## Economic Prediction Markets
Economic prediction markets let you trade directly on macroeconomic outcomes — Federal Reserve rate decisions, inflation readings, GDP growth, and employment figures. These markets are resolved using official government data, making them uniquely transparent and verifiable.
## Types of Economic Markets
### Interest Rate Decisions "Will the Fed cut rates in June 2026?" — resolved based on the FOMC announcement. These are among the most liquid economic prediction markets because rate decisions affect every asset class.
### Inflation (CPI) "Will US CPI exceed 3% in April 2026?" — resolved using the Bureau of Labor Statistics CPI release. Inflation markets are closely watched by traders across crypto, equities, and bonds.
### GDP Growth "Will US Q2 2026 GDP growth exceed 2%?" — resolved using the Bureau of Economic Analysis advance estimate.
### Employment "Will US unemployment fall below 4% in March 2026?" — resolved using the Bureau of Labor Statistics monthly jobs report.
## Resolution: FRED API
OraclBet resolves economic markets using the **Federal Reserve Economic Data (FRED) API**:
- **Data source**: Federal Reserve Bank of St. Louis - **Coverage**: 800,000+ economic time series - **Reliability**: Official government statistics - **Fallback**: Yahoo Finance provides additional verification
FRED data is publicly available, auditable, and universally accepted as authoritative.

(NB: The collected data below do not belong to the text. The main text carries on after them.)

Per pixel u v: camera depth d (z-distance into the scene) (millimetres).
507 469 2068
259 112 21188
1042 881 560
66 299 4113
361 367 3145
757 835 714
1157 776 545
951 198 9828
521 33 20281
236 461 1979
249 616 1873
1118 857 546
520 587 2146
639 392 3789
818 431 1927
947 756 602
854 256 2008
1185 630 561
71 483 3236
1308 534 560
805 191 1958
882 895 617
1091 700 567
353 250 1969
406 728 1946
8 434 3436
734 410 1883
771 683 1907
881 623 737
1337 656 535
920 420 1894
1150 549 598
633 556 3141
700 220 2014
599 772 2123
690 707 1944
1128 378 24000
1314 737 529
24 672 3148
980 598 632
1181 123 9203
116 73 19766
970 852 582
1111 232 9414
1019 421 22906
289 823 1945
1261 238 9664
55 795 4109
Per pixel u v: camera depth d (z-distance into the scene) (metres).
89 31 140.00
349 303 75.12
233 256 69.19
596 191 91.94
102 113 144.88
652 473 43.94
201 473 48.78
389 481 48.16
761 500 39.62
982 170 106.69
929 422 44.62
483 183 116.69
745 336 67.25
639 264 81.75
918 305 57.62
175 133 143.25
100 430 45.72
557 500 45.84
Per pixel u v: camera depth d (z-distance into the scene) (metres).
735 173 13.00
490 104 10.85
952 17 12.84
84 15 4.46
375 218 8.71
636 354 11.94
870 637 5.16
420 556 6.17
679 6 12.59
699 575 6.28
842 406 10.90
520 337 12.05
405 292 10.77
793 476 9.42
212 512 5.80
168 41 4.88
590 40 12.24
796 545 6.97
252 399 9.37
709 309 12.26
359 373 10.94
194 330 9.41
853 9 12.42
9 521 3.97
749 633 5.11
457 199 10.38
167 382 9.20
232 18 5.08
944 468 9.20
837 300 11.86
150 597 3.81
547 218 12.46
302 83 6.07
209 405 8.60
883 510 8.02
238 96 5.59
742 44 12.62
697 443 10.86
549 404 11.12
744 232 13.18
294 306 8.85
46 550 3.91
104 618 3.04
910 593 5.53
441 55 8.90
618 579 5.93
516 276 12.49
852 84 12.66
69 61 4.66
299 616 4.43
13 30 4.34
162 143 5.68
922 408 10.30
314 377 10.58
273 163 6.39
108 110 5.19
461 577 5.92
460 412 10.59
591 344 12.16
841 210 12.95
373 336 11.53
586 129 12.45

## Trading Strategies for Economic Markets
### Calendar Trading Economic releases follow a known calendar. Key dates: - **FOMC meetings**: 8 per year, dates published in advance - **CPI release**: Monthly, around the 10th-13th - **Jobs report**: First Friday of each month - **GDP**: Quarterly advance, second, and third estimates
Position before releases when you believe the market is mispriced.
### Leading Indicators Some data points predict others: - ISM Manufacturing → GDP - Initial jobless claims → Unemployment rate - PPI → CPI - Housing starts → Construction employment
If leading indicators diverge from prediction market pricing, there may be a trading opportunity.
### Fed Communication The Fed communicates extensively between meetings through speeches, minutes, and the Beige Book. Parsing "Fedspeak" for hawkish or dovish shifts gives you an edge in rate markets.
### Cross-Market Signals Economic prediction markets are connected to other markets: - Rate cut expectations → bullish for crypto and risk assets - Higher-than-expected CPI → bearish for bonds, mixed for crypto - Strong employment → hawkish Fed, potentially bearish for rate-sensitive assets
## Why Economic Markets Matter
Economic prediction markets serve a dual purpose: 1. **Trading opportunity** — profit from understanding macro dynamics 2. **Information signal** — market prices are the best available forecast of economic outcomes
Central banks themselves monitor prediction markets as an input to policy decisions.
## Conclusion
Economic prediction markets sit at the intersection of macroeconomic analysis and trading. For traders who follow economic data releases, understand central bank policy, and can interpret leading indicators, these markets offer consistent opportunities with reliable, government-data-backed resolution.